Naturellement, L’Art du contresens n’est pas un traité sur la Voie de l’arc, même si on y apprend beaucoup sur cette discipline et ses pratiquants. C’est un récit très personnel et très drôle sur la vie d’un gaijin, un barbare, chez les Nippons. Et aussi une occasion pour l’auteur de faire le point avec lui-même, de revenir sur sa vie passée en France et quelques souvenirs de jeunesse. Comme ce fameux jour où, adolescent, il a vu sa mère, une femme énergique avec qui ses rapports étaient extrêmement passionnels, en « petit débardeur mauve ». Chacun ses madeleines. Vincent Eggericx est un oiseau rare. Eggericx n’est d’ailleurs pas son vrai nom mais, « à une lettre près », celui de la fille dont il a été fou amoureux, « platonique », en hypokhâgne. Lorsqu’ils se sont quittés, il lui avait dit qu’il lui prendrait son nom. Parole tenue, même si elle n’en a jamais rien su : « Ma notoriété ne l’a pas encore atteinte ! »

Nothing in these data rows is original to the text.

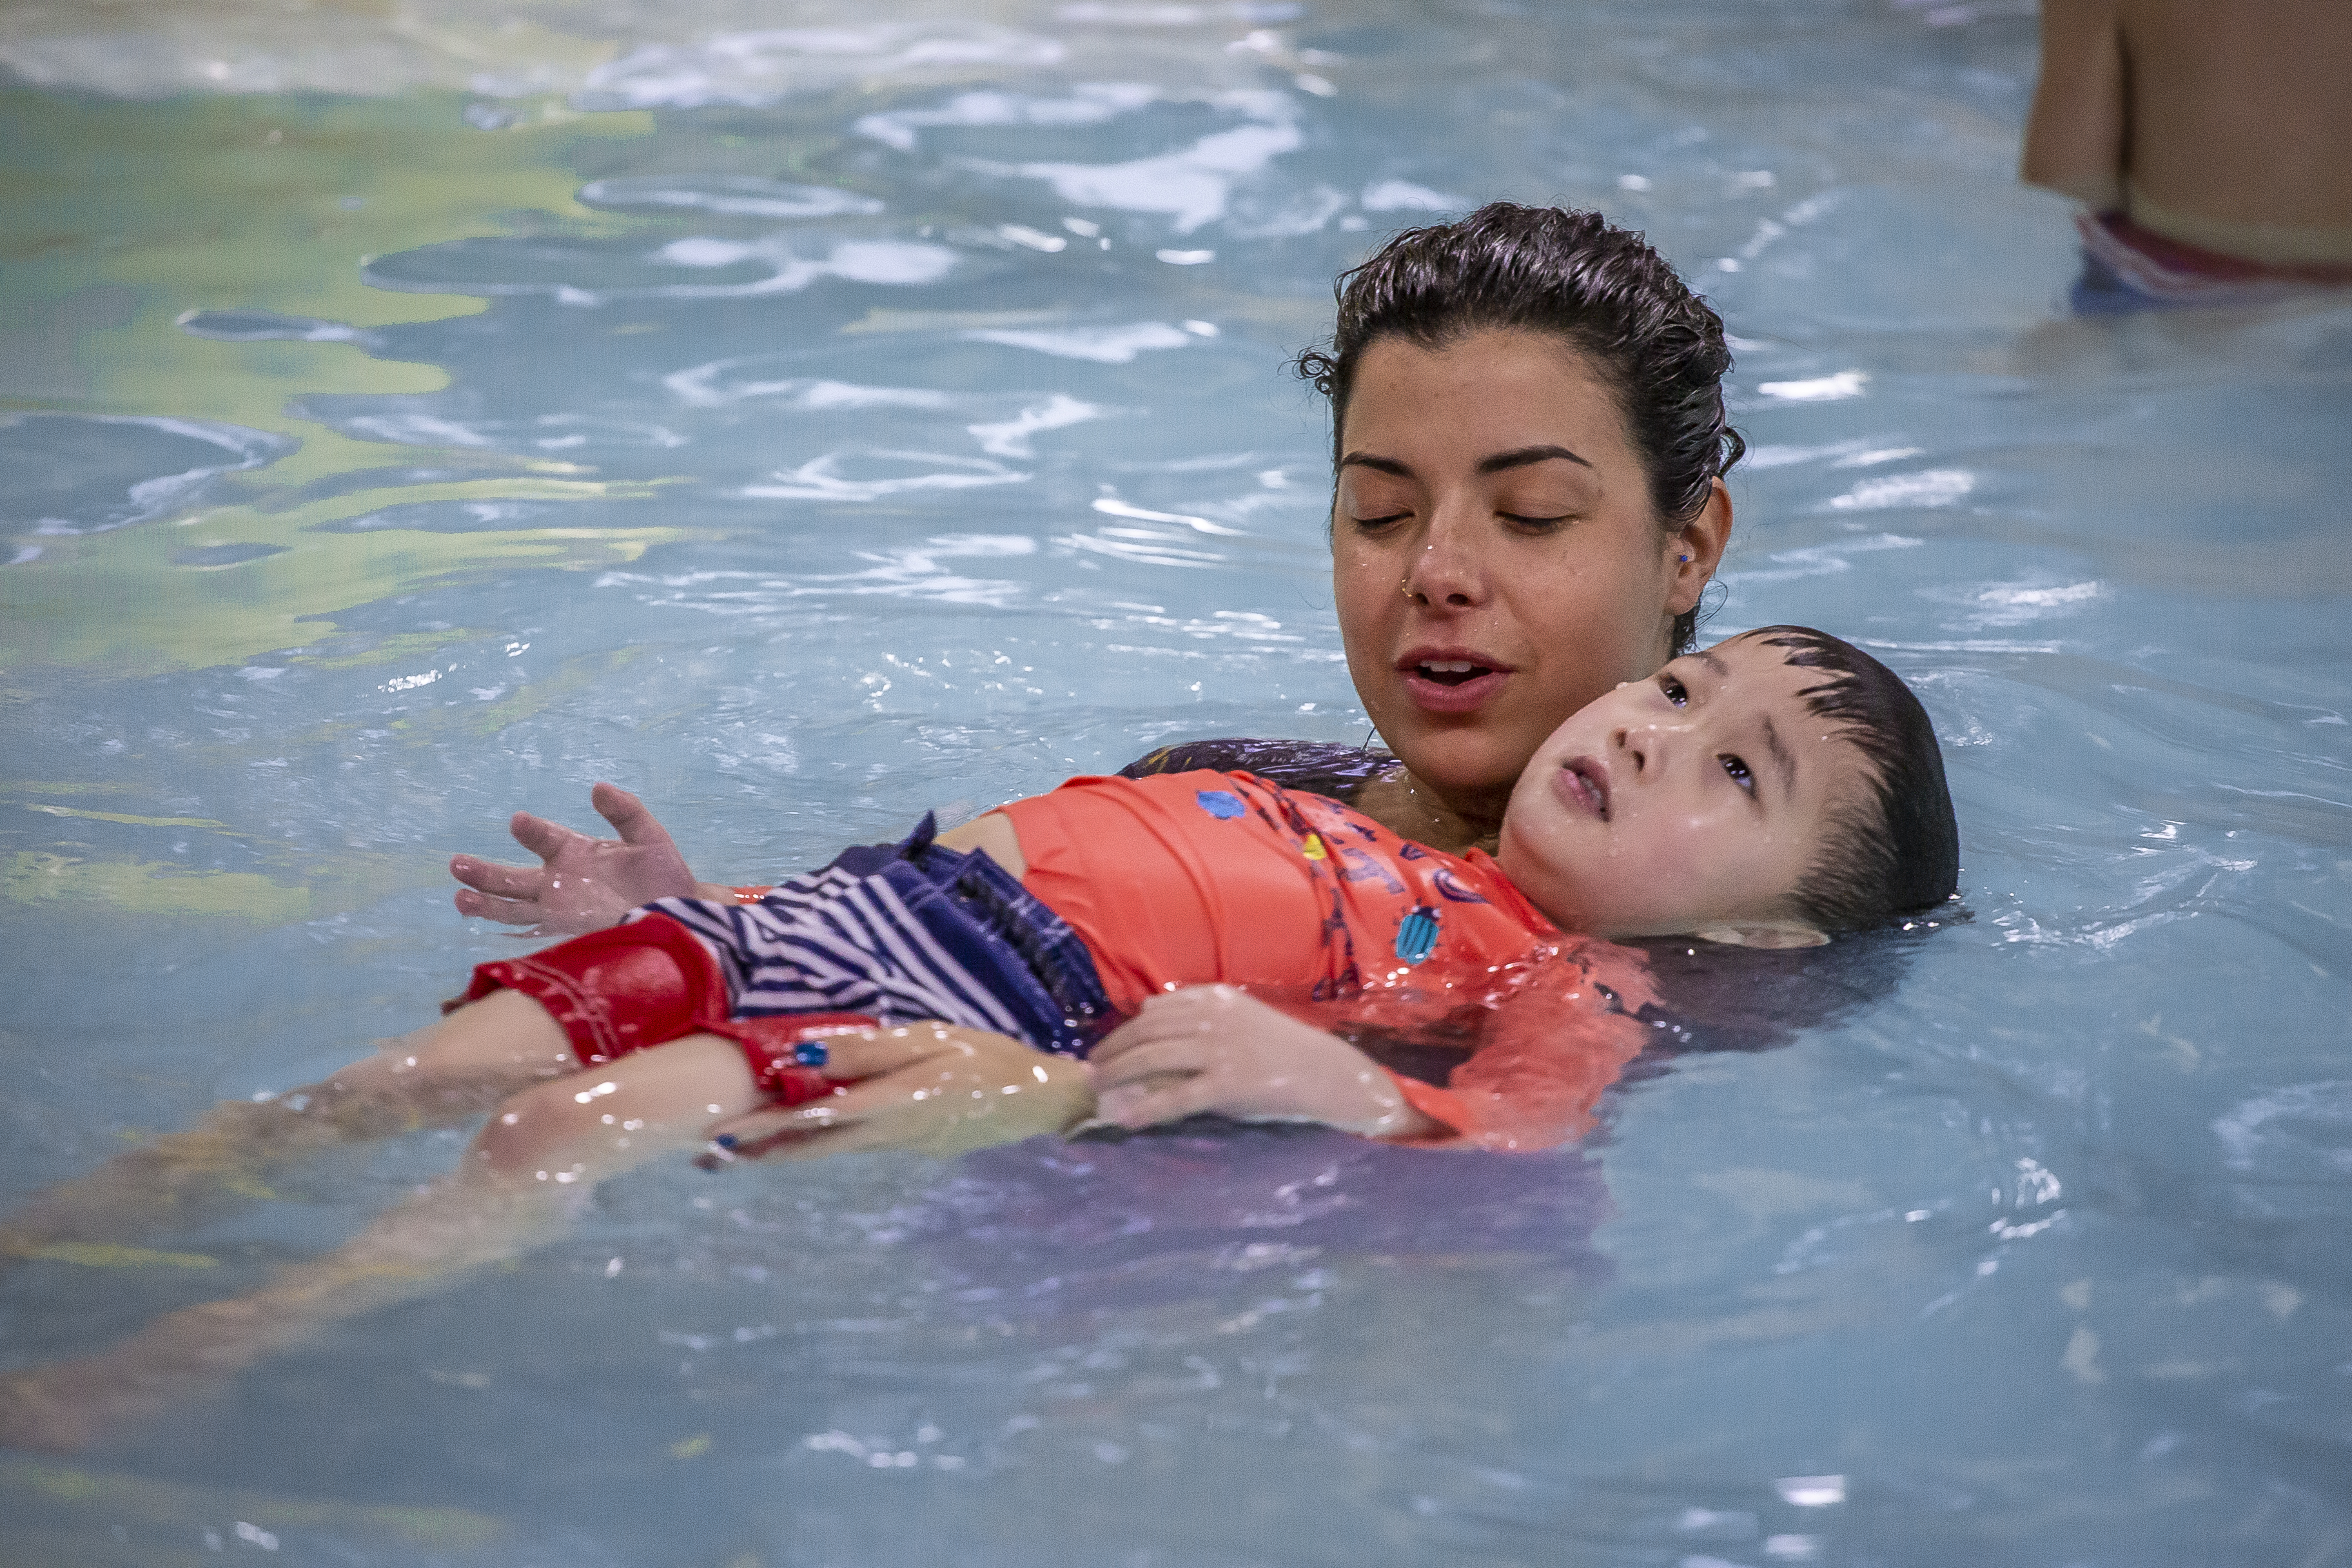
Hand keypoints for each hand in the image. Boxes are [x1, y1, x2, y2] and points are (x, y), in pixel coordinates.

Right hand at [450, 782, 703, 935]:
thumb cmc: (663, 876)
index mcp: (574, 852)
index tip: (519, 822)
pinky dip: (510, 933)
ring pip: (513, 907)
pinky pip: (532, 934)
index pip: (544, 837)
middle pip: (514, 877)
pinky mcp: (566, 935)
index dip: (532, 830)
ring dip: (486, 903)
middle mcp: (560, 881)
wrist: (680, 918)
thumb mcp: (648, 838)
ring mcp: (559, 910)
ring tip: (460, 897)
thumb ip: (625, 811)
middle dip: (486, 872)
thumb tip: (598, 787)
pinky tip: (487, 930)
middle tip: (457, 864)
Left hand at [702, 1023, 1093, 1161]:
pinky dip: (817, 1143)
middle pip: (810, 1146)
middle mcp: (886, 1134)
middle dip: (759, 1152)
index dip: (764, 1130)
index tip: (720, 1138)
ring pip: (828, 1150)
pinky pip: (853, 1144)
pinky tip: (801, 1139)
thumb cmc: (991, 1060)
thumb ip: (867, 1050)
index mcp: (889, 1104)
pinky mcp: (911, 1144)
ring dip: (782, 1152)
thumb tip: (804, 1057)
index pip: (812, 1119)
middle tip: (707, 1159)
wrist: (1042, 1102)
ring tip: (738, 1154)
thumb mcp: (932, 1039)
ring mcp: (899, 1145)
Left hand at [1087, 986, 1438, 1138]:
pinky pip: (1175, 1097)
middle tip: (1088, 1069)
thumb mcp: (1240, 1018)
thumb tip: (1148, 1011)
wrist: (1326, 1073)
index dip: (1124, 1028)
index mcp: (1215, 999)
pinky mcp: (1227, 1085)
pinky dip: (1145, 1108)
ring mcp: (1219, 1051)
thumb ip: (1198, 1014)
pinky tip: (1124, 1119)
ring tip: (1095, 1089)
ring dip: (1117, 1074)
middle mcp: (1213, 1019)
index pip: (1156, 1010)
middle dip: (1111, 1050)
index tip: (1104, 1046)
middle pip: (1146, 1031)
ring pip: (1152, 1058)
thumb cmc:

« Nègre très bien payé. » Né en 1971 dans une famille bourgeoise où l’on compte quelques gouverneurs coloniaux proches du maréchal Lyautey, très vite le jeune Vincent, pourtant bon élève, éprouve un puissant désir de rupture. À dix-huit ans, il annonce à ses parents médusés qu’il sera écrivain et rien d’autre, qu’il ne mettra pas leur nom sur la couverture de ses livres, et quitte le doux foyer pour tracer sa route personnelle. De 1989 à 2007, il vivra de petits boulots, suffisants pour lui payer « un papier et un crayon, c’est tout ce dont j’ai besoin ».
Mais chez un écrivain, c’est bien connu, tout fait œuvre. Ainsi, veilleur de nuit dans les années 1990 dans un hôtel borgne de la rue Sainte-Anne, et fasciné par cette expérience, même si elle l’a rendu à l’époque, dit-il, « à moitié fou », Eggericx en fait le sujet de son premier roman, L’Hôtel de la Méduse, paru chez Verticales en 1998. S’ensuit une « période terrible » : il passe trois ans littéralement cloîtré dans une chambre de bonne minable à essayer d’écrire le deuxième, Le Village des idiots qui, « refusé partout », finit par être publié chez Denoël, en 2004. Enfin, en 2006, Les Procédures, paru chez Léo Scheer, apporte à l’écrivain comme une « libération de [sa] pulsion d’échec ». De plus, « un travail de nègre très bien payé » lui permet de voir l’avenir sous des auspices plus favorables.
Après avoir changé trois fois d’éditeur (« parce que chacun d’eux a refusé mon manuscrit suivant ! »), voici Vincent Eggericx chez Verdier, où, confie-t-il, il resterait bien. Il a, naturellement, quelques idées… Mais, pour l’instant, il s’apprête à venir passer le mois d’août en France, pour savoir s’il y restera ou s’il retournera à Kyoto voir rougir les érables pourpres et les ginkgos.